**AIM OF THE EXERCISE**
The records below must be copied in full; omit the images.

[Records from a dataset]
* * * *
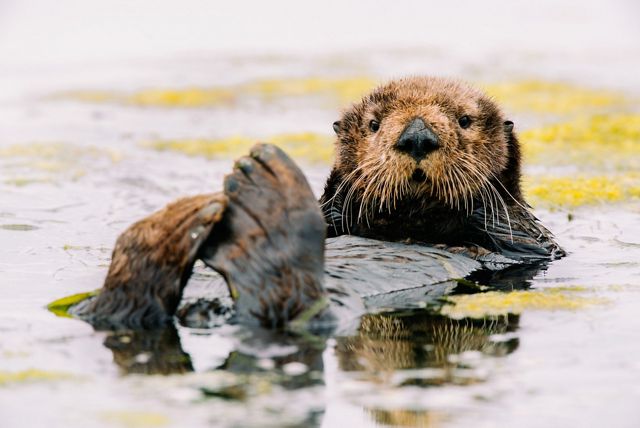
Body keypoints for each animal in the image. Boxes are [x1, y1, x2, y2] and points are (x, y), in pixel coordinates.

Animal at [57, 77, 564, 332]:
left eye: (464, 120)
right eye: (375, 123)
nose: (417, 135)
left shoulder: (530, 244)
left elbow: (514, 231)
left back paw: (263, 204)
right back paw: (171, 227)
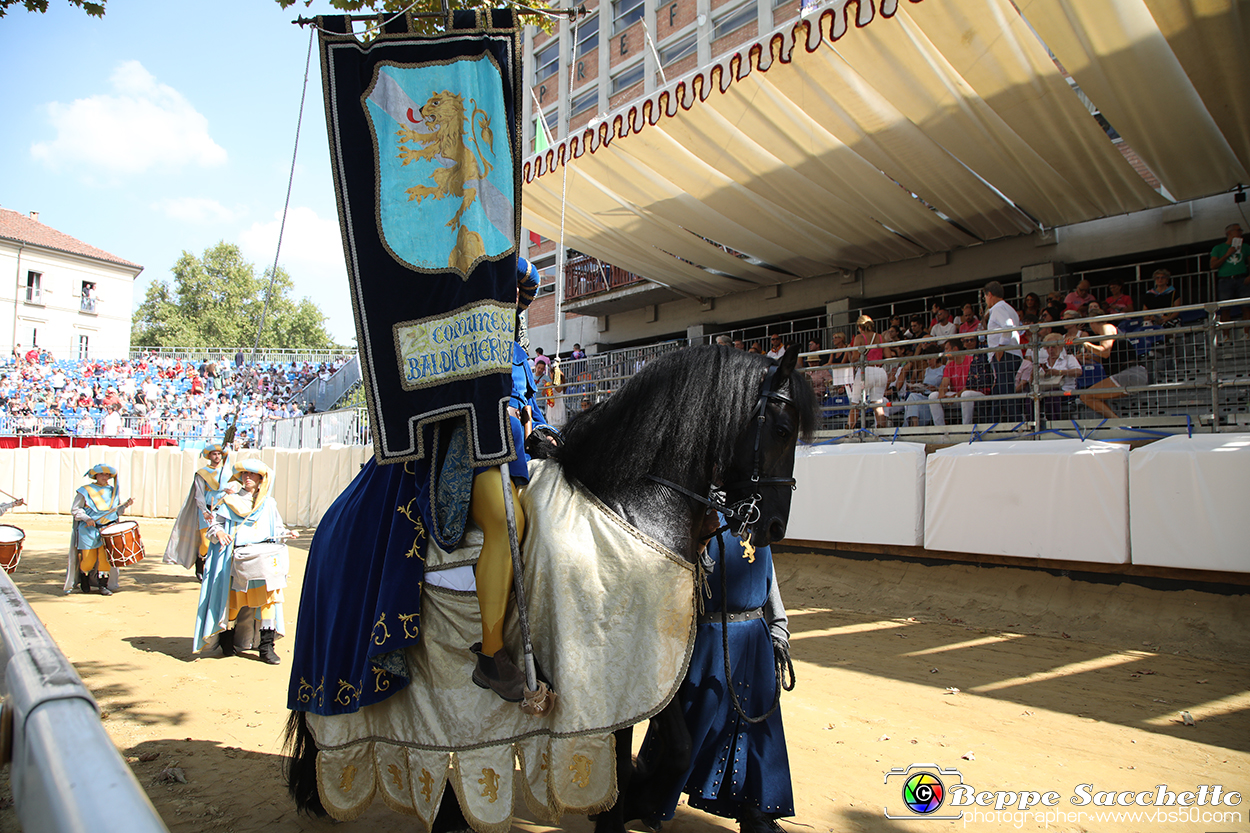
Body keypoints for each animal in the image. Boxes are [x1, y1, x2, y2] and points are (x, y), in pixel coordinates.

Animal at [283, 340, 820, 825]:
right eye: (781, 429)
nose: (775, 526)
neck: (625, 506)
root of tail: (331, 519)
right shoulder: (611, 673)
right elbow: (635, 755)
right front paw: (627, 803)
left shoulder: (642, 669)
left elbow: (675, 748)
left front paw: (636, 799)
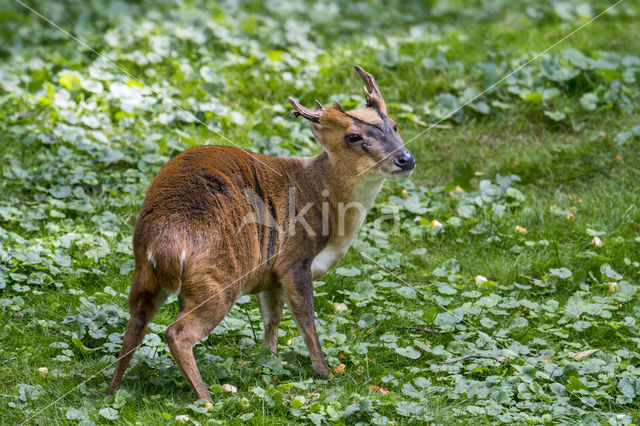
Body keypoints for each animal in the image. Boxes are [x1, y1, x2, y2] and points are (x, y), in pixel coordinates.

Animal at [106, 65, 416, 400]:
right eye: (353, 136)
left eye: (394, 125)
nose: (406, 159)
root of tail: (163, 246)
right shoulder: (293, 258)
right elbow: (306, 319)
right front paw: (327, 373)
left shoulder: (270, 274)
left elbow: (272, 320)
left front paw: (270, 367)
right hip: (218, 279)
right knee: (177, 333)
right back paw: (207, 399)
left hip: (145, 276)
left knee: (135, 322)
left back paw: (112, 390)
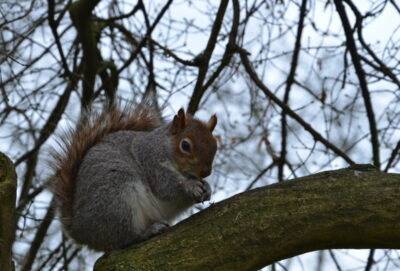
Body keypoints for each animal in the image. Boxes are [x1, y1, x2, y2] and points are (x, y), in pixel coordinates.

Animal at [50, 107, 219, 253]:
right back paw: (148, 232)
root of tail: (81, 229)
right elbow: (165, 187)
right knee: (124, 238)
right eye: (185, 145)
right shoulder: (150, 161)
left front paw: (207, 188)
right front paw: (190, 186)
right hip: (117, 198)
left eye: (215, 145)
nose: (205, 172)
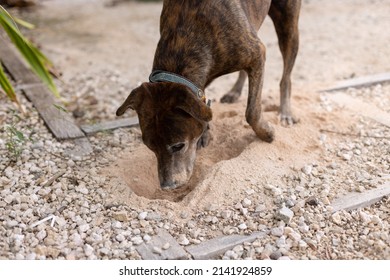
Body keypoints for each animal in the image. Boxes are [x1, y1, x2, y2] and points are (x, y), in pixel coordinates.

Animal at [116, 0, 302, 189]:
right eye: (150, 147)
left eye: (178, 146)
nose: (167, 186)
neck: (183, 38)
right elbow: (202, 102)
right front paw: (205, 132)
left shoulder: (257, 53)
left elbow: (252, 111)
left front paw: (266, 133)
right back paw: (234, 92)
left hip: (287, 22)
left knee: (286, 76)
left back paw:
* * * *
**EXERCISE RESPONSE**
Body keypoints for each animal in the image. Boxes are [x1, y1, x2, y2] and points are (x, y), in pixel coordinates.

Animal at [57, 77, 564, 332]:
left eye: (464, 120)
right eye: (375, 123)
nose: (417, 135)
left shoulder: (530, 244)
left elbow: (514, 231)
left back paw: (263, 204)
right back paw: (171, 227)
Body keypoints for each animal in the image. Boxes are [x1, y1, x2, y2] and points are (x, y), in pixel coordinates.

Animal at [283, 340, 820, 825]:
right eye: (781, 429)
nose: (775, 526)
neck: (625, 506)
root of tail: (331, 519)
right shoulder: (611, 673)
right elbow: (635, 755)
right front paw: (627, 803)
left shoulder: (642, 669)
left elbow: (675, 748)
left front paw: (636, 799)
Body keypoints for each animal in the image. Boxes are [x1, y1, x2, y2] and points are (x, y), in pixel coordinates.

Animal at [106, 65, 416, 400]:
right eye: (353, 136)
left eye: (394, 125)
nose: (406, 159)
root of tail: (163, 246)
right shoulder: (293, 258)
right elbow: (306, 319)
right front paw: (327, 373)
left shoulder: (270, 274)
left elbow: (272, 320)
left front paw: (270, 367)
right hip: (218, 279)
right knee: (177, 333)
right back paw: (207, 399)
left hip: (145, 276)
left knee: (135, 322)
left back paw: (112, 390)
Body keypoints for each animal in the image. Boxes are [x1, y1, x2, y2] and points are (x, y), in pixel coordinates.

Animal at [50, 107, 219, 253]:
right back paw: (148, 232)
root of tail: (81, 229)
right elbow: (165, 187)
right knee: (124, 238)
right eye: (185, 145)
right shoulder: (150, 161)
left front paw: (207, 188)
right front paw: (190, 186)
right hip: (117, 198)
left eye: (215, 145)
nose: (205, 172)
Body keypoints for each animal in the image. Boxes are [x1, y1, x2, y2] and points are (x, y), in pixel coordinates.

Animal at [116, 0, 302, 189]:
right eye: (150, 147)
left eye: (178, 146)
nose: (167, 186)
neck: (183, 38)
right elbow: (202, 102)
right front paw: (205, 132)
left shoulder: (257, 53)
left elbow: (252, 111)
left front paw: (266, 133)
right back paw: (234, 92)
left hip: (287, 22)
left knee: (286, 76)
left back paw:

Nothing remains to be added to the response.